At eight weeks old, I have to concede that Ezra isn't really a newborn any more. He has unfurled and now greets us with gummy grins, coos, even the odd giggle. His little scrunched up face has opened to reveal beautiful, big blue eyes that watch with intent as I move around the room, trying to keep up with me as I chase after his big brother. His skin is no longer tinged yellow and instead is super peachy and softer than the Andrex Puppy.

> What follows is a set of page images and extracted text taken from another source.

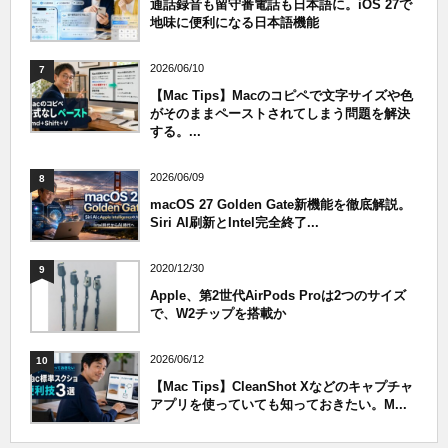
通話録音も留守番電話も日本語に。iOS 27で
地味に便利になる日本語機能
2026/06/10
7
【Mac Tips】Macのコピペで文字サイズや色
がそのままペーストされてしまう問題を解決
する。...
2026/06/09
8
macOS 27 Golden Gate新機能を徹底解説。
Siri AI刷新とIntel完全終了...
2020/12/30
9
Apple、第2世代AirPods Proは2つのサイズ
で、W2チップを搭載か
2026/06/12
10
【Mac Tips】CleanShot Xなどのキャプチャ
アプリを使っていても知っておきたい。M...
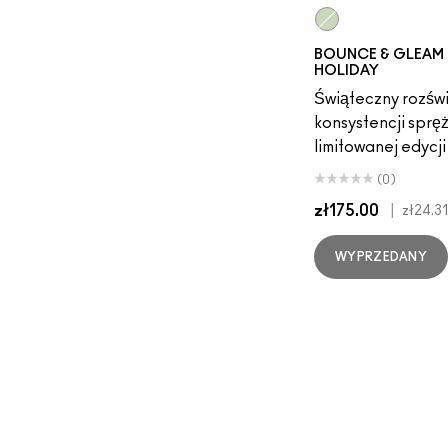
InvestMint
BOUNCE & GLEAM 
HOLIDAY
Świąteczny rozświ
konsystencji spręż
limitowanej edycji
(0)
zł175.00
|
zł24.31
WYPRZEDANY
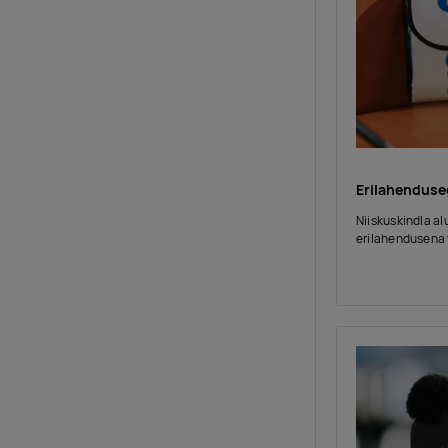
Erilahenduse
Niiskuskindla a
erilahendusena 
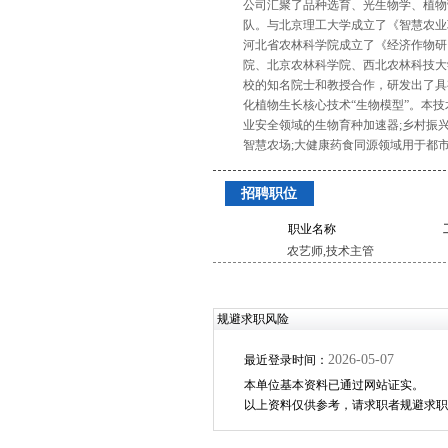
公司汇聚了品种选育、光生物学、植物
队。与北京理工大学成立了《智慧农业
河北省农林科学院成立了《经济作物研
院、北京农林科学院、西北农林科技大
校的知名院士和教授合作，研发出了具
化植物生长核心技术“生物模型”。本
业安全领域的生物育种加速器;乡村振
智慧农场;大健康药食同源领域用于都
招聘职位
职业名称
农艺师,技术主管
规避求职风险
2026-05-07
最近登录时间：
本单位基本资料已通过网站证实。
以上资料仅供参考，请求职者规避求职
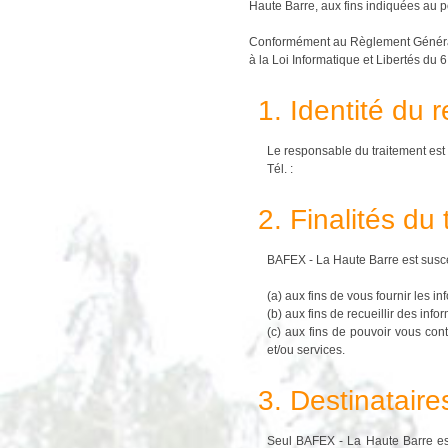
Haute Barre, aux fins indiquées au po
Conformément au Règlement Général s
à la Loi Informatique et Libertés du
1. Identité du 
Le responsable du traitement es
Tél. :
2. Finalités du
BAFEX - La Haute Barre est suscep
(a) aux fins de vous fournir les 
(b) aux fins de recueillir des inf
(c) aux fins de pouvoir vous con
et/ou services.
3. Destinataire
Seul BAFEX - La Haute Barre est 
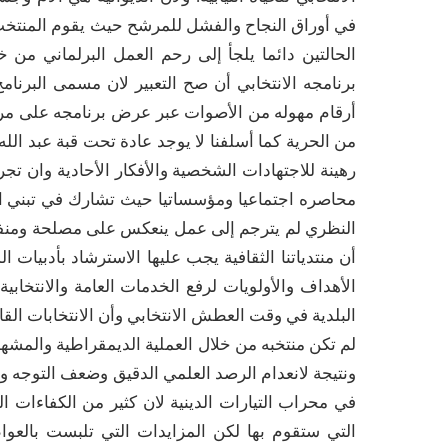
في أوراق النجاح والفشل للمرشح حيث يقوم المنتخب عا
الحالتين دائما يلجأ إلى رحم العمل البرلماني من
برنامجه الانتخابي أن صح التعبير لان مسمى البرن
أرقام مهوله من الأصوات عبر عرض برنامجه على مرتا
من الحرية كما أسلفنا لا يوجد عادة تحت قبة عبد الله
رهينة للاجتهادات الشخصية والأفكار الأحادية وان تجر
محاصره اجتماعيا ومؤسساتيا حيث تشارك في تبني ا
النظري لم يترجم إلى عمل ينعكس على مصلحة ومنفعة
أن منتدياتنا الثقافية يجب عليها الاسترشاد بأدبيات 
الأهداف والأولويات لرفع الخدمات العامة والانتخابي
البلدية في وقت العطش الانتخابي وأن الانتخابات القا
لم تكن منتخبه من خلال العملية الديمقراطية والمش
ونتيجة لانعدام الرصد العلمي الدقيق وضعف التوجه وا
في محراب التيارات الدينية لان كثير من الكفاءات
التي ستقوم بها لكن المزايدات التي تلبست بالعوا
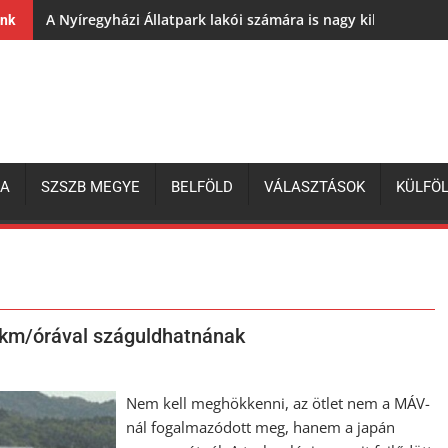
A Nyíregyházi Állatpark lakói számára is nagy kihívás az e
ink
ZA
SZSZB MEGYE
BELFÖLD
VÁLASZTÁSOK
KÜLFÖ
 km/órával száguldhatnának
Nem kell meghökkenni, az ötlet nem a MÁV-
nál fogalmazódott meg, hanem a japán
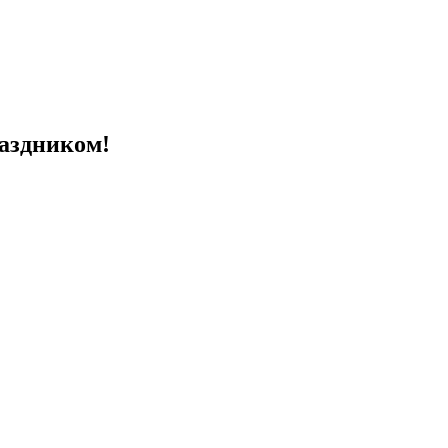
аздником!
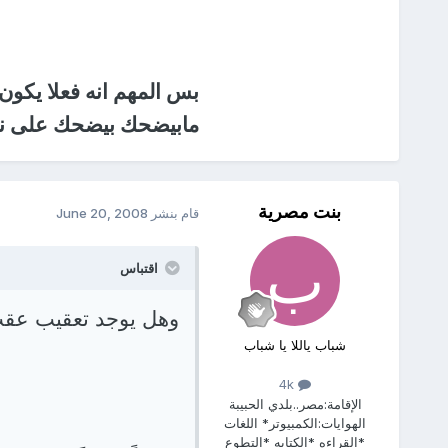
بس المهم انه فعلا يكون
مابيضحك بيضحك على ن
بنت مصرية
قام بنشر
June 20, 2008
اقتباس
وهل يوجد تعقيب عقب 
شباب ياللا يا شباب
4k
الإقامة:
مصر..بلدي الحبيبة
الهوايات:
الكمبيوتر* اللغات
*القراءه *الكتابه *التطوع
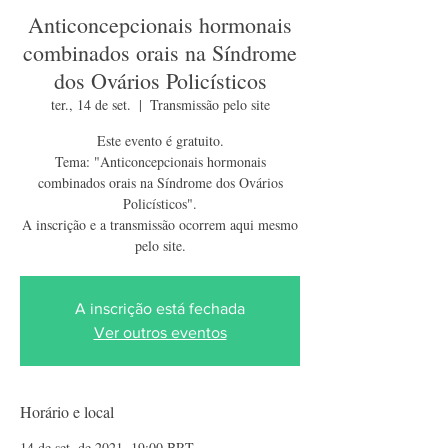
Anticoncepcionais hormonais
combinados orais na Síndrome
dos Ovários Policísticos
ter., 14 de set.
  |  
Transmissão pelo site
Este evento é gratuito.
Tema: "Anticoncepcionais hormonais
combinados orais na Síndrome dos Ovários
Policísticos".
A inscrição e a transmissão ocorrem aqui mesmo
pelo site.
A inscrição está fechada
Ver outros eventos
Horário e local
14 de set. de 2021, 19:00 BRT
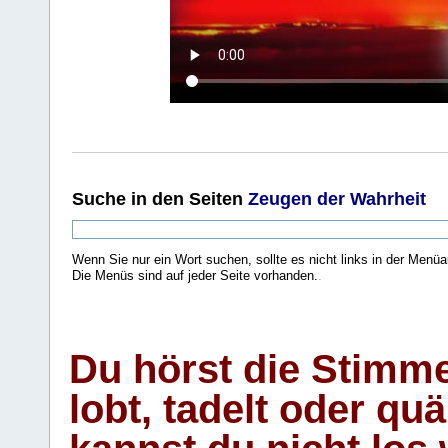
Suche
in den Seiten
Zeugen der Wahrheit
Wenn Sie nur ein Wort suchen, sollte es nicht links in der Menüa
Die Menüs sind auf jeder Seite vorhanden.
.
Du hörst die Stimm
lobt, tadelt oder qu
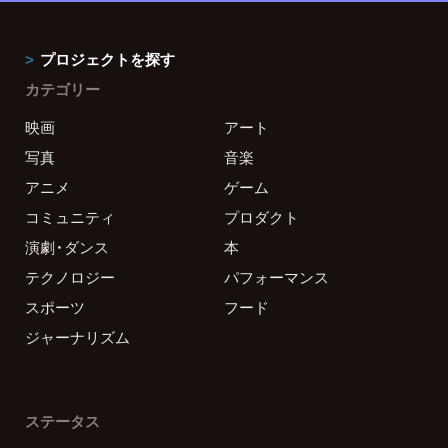
プロジェクトを探す
カテゴリー
映画
アート
写真
音楽
アニメ
ゲーム
コミュニティ
プロダクト
演劇・ダンス
本
テクノロジー
パフォーマンス
スポーツ
フード
ジャーナリズム
ステータス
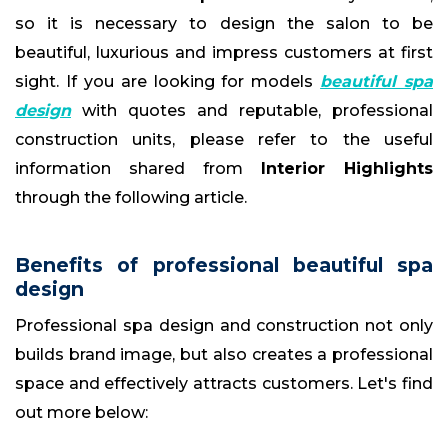
so it is necessary to design the salon to be
beautiful, luxurious and impress customers at first
sight. If you are looking for models
beautiful spa
design
with quotes and reputable, professional
construction units, please refer to the useful
information shared from
Interior Highlights
through the following article.
Benefits of professional beautiful spa
design
Professional spa design and construction not only
builds brand image, but also creates a professional
space and effectively attracts customers. Let's find
out more below:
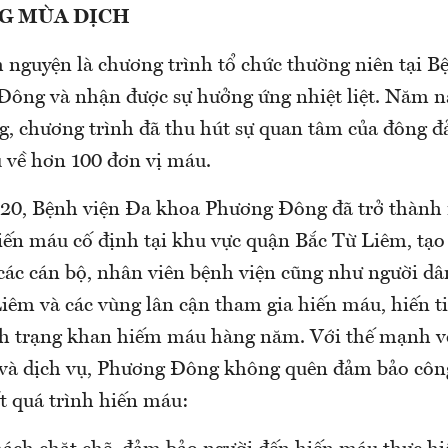
G MÙA DỊCH
 nguyện là chương trình tổ chức thường niên tại B
ông và nhận được sự hưởng ứng nhiệt liệt. Năm na
g, chương trình đã thu hút sự quan tâm của đông đ
u về hơn 100 đơn vị máu.
20, Bệnh viện Đa khoa Phương Đông đã trở thành
ến máu cố định tại khu vực quận Bắc Từ Liêm, tạo 
các cán bộ, nhân viên bệnh viện cũng như người dâ
iêm và các vùng lân cận tham gia hiến máu, hiến 
nh trạng khan hiếm máu hàng năm. Với thế mạnh v
t và dịch vụ, Phương Đông không quên đảm bảo côn
t quá trình hiến máu:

Ezra has joined this family in his role as "the baby" and "little brother" seamlessly. It's sometimes hard to remember what it was like just having Sebastian, it's nearly impossible to remember day-to-day life before either of them. I worried about Ezra not ever having the one-to-one time with me like Sebastian had. I worried about Sebastian having to abruptly start sharing his mummy and daddy. Whilst all valid worries, things have worked out fine, just as deep down, I knew they would.
I still don't think I have quite got my head around that I am a mother to two beautiful, happy boys. That as they grow, no matter what happens, I will always be Sebastian and Ezra's mother. And whilst the responsibility I feel is immense, the love and happiness that being a mother has brought to me is indescribable.
I feel a little bit sad to think that the newborn days are pretty much gone but I know there are exciting times ahead and I am enjoying watching Ezra grow. I felt ever so cheated of the newborn days when Sebastian was born. Being born with complex heart defects meant that our start was rocky, to say the least. This time around things couldn't have been more different. I lapped up the early days with Ezra. I made the most of the milky, new baby snuggles without the wires, without the beeps, without the worry of my newborn being born broken, the worry of him dying before I got to know him. The early weeks with Ezra passed in a flash and I am sat here now with an eight week old baby who is changing every day, who has made my heart love that much stronger and my soul that much happier.